In his 2008 book In Defence of Lost Causes, Slovenian philosopher Slavoj Žižek describes the democratic process as a “big other”, a term taken from the work of Jaques Lacan. For Žižek, a “big other” is a pure embodiment of legitimacy and authority, which abstracts away from the imperfections and personal interests of fallible individuals. Democratic procedure can fulfil this role by taking the verdict of the masses and mediating it through a set of obscure, technocratic rules that, by virtue of their obscurity and technical complexity, confer a sense of impersonal rightness onto the choices of the “mob”. Populism is converted into democracy.
Žižek’s evidence for this is the reaction to George W. Bush’s election in 2000: even though Al Gore had won the national popular vote, Bush’s victory in the “big other” of the Electoral College meant that he was the legitimate, and indeed actual, winner.
Of course, Žižek’s view here is wrong: Bush’s victory was a source of outrage for many, and that it was grudgingly accepted may be explicable by virtue of the rigidity of America’s constitutional setup; we don’t need to perform a mass psychoanalysis. In general, populations tend to get outraged when governments, however theoretically legitimate, make decisions that fly in the face of public opinion: just look at Greece. But in looking at Greece, we may in fact discover another “big other”: people who know anything about economics.
The globe is in a crisis that is basically without precedent: the Cannes G20 summit has at the time of writing just ended without an agreement on increasing the EFSF, meaning that Greece’s (and now maybe Italy’s) bailouts are looking increasingly precarious. More broadly, the past year has seen Standard & Poor’s downgrade the United States’ credit rating, various leaders allude to the possibility of the breakup of the Eurozone, and the development of a global backlash that ranges from peaceful occupations in New York to riots in Athens. Very clearly, these are interesting times, in which the total breakdown of the previously existing international and national orders is a distinct possibility. Nonetheless, for most people, the processes by which this crisis has happened, as well as those which offer some hope of its resolution, remain opaque. While every taxi driver can tell you that we “spent more money than we had” or whatever, the number of people who can boast a detailed knowledge of, say, the merits of various different default plans for the Greek government, is vanishingly small when compared with the overall electorate. The implications of this for governance are wide-ranging.

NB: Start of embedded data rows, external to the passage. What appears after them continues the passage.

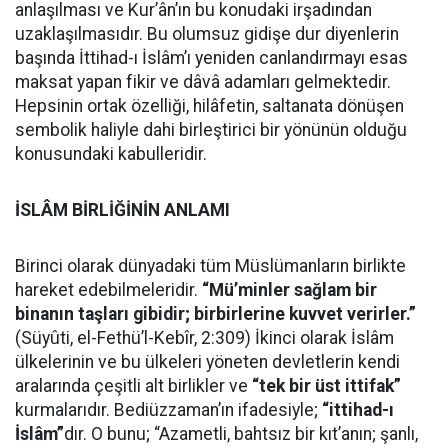
anlaşılması ve Kur’ân’ın bu konudaki irşadından
uzaklaşılmasıdır. Bu olumsuz gidişe dur diyenlerin
başında İttihad-ı İslâm’ı yeniden canlandırmayı esas
maksat yapan fikir ve dâvâ adamları gelmektedir.
Hepsinin ortak özelliği, hilâfetin, saltanata dönüşen
sembolik haliyle dahi birleştirici bir yönünün olduğu
konusundaki kabulleridir.
İSLÂM BİRLİĞİNİN ANLAMI
Birinci olarak dünyadaki tüm Müslümanların birlikte
hareket edebilmeleridir.
“Mü’minler sağlam bir
binanın taşları gibidir; birbirlerine kuvvet verirler.”
(Süyûti, el-Fethü’l-Kebîr, 2:309) İkinci olarak İslâm
ülkelerinin ve bu ülkeleri yöneten devletlerin kendi
aralarında çeşitli alt birlikler ve
“tek bir üst ittifak”
kurmalarıdır. Bediüzzaman’ın ifadesiyle;
“ittihad-ı
İslâm”
dır. O bunu; “Azametli, bahtsız bir kıt’anın; şanlı,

For one, it means that almost no-one can get involved in the debate on how to respond to the crisis. The argument about what we should do inevitably takes place in complex technical terms, creating significant barriers to entry for anyone who can’t afford to hire hundreds of economists or consultants. Even Niall Ferguson, an economic historian, can be denounced by Nobel Prize-winning economist Paul Krugman as not having enough expertise to wade in to policy debates. The “Occupy Wall Street” movement can be seen as a kind of capitulation to this dominance: rather than try to engage their opponents on the level of technical detail, the protesters are content to be little more than a public nuisance, whose inability to meet the standards of technical expertise required by their opponents renders their short-to-medium term policy relevance essentially nonexistent. If anything, campaigns like these reinforce the impression that to oppose current economic policy is to oppose “rational” political discourses in general, opting instead for the symbolism of occupation and civil disobedience.

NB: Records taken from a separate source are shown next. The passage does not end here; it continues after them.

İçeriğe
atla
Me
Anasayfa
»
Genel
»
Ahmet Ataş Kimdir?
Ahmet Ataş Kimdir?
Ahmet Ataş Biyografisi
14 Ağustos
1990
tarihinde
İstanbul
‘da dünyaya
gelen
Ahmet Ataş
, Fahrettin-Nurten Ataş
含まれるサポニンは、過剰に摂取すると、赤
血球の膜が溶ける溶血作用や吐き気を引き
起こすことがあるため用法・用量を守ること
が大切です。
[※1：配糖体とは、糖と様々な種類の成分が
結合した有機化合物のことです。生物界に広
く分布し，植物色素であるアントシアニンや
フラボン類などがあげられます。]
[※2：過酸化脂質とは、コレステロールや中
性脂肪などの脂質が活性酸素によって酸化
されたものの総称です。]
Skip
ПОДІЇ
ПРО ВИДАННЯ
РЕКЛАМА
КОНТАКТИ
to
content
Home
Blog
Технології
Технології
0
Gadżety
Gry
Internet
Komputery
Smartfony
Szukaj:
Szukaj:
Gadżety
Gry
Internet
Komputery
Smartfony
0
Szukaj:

A defender of OWS might claim that it is important that people smash the hegemony of technocratic decision-making processes and allow everyone’s voice to be heard. This view, however, misses a fundamental point: the claim that “experts know better” is certainly a potent ideological device, but it is also, on its own terms, true. Experts on economics do in fact know far better than most people what the likely effects of various policy options are. While economists don’t necessarily have a better insight into questions of values or justice than your average protestor, we can’t do without this “big other” because any substantive political decision will require technical knowledge that only they have. It’s not enough, incidentally, to say something like “Let the democratic process decide the values, and the technocrats decide how to achieve them”, because the kinds of broad judgements on “values” that publics can make don’t help much in making fine-grade distinctions between policy alternatives.

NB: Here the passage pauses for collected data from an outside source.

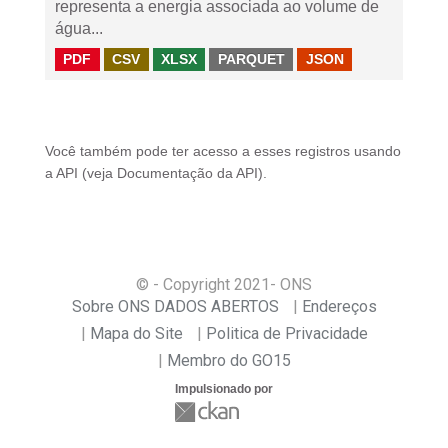
representa a energia associada ao volume de
água...
PDF
CSV
XLSX
PARQUET
JSON
Você também pode ter acesso a esses registros usando
a
API
(veja
Documentação da API
).
© - Copyright
2021
- ONS
Sobre ONS DADOS ABERTOS
Endereços
Mapa do Site
Politica de Privacidade
Membro do GO15
Impulsionado por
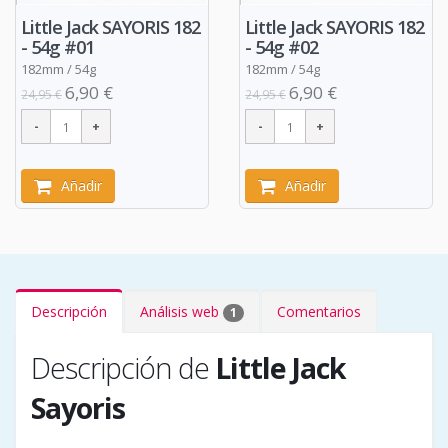
Little Jack SAYORIS 182
Little Jack SAYORIS 182
- 54g #01
- 54g #02
182mm / 54g
182mm / 54g
6,90 €
6,90 €
24,95 €
24,95 €
Añadir
Añadir
Descripción
Análisis web
Comentarios
1
Descripción de
Little Jack
Sayoris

In effect, we have little option but to defer to expert knowledge in deciding how to weather this economic storm. What this means is that we ought to take more seriously who these experts are. Inequality in education means that those with economic training have tended to be more white, male and middle-class than the general public. If most people are unable to second-guess economists, we can at least make sure that as many kinds of groups as possible are represented amongst their ranks, and thus able to make their case in the technical terms required. Perhaps then our “big other” can be slightly less alien.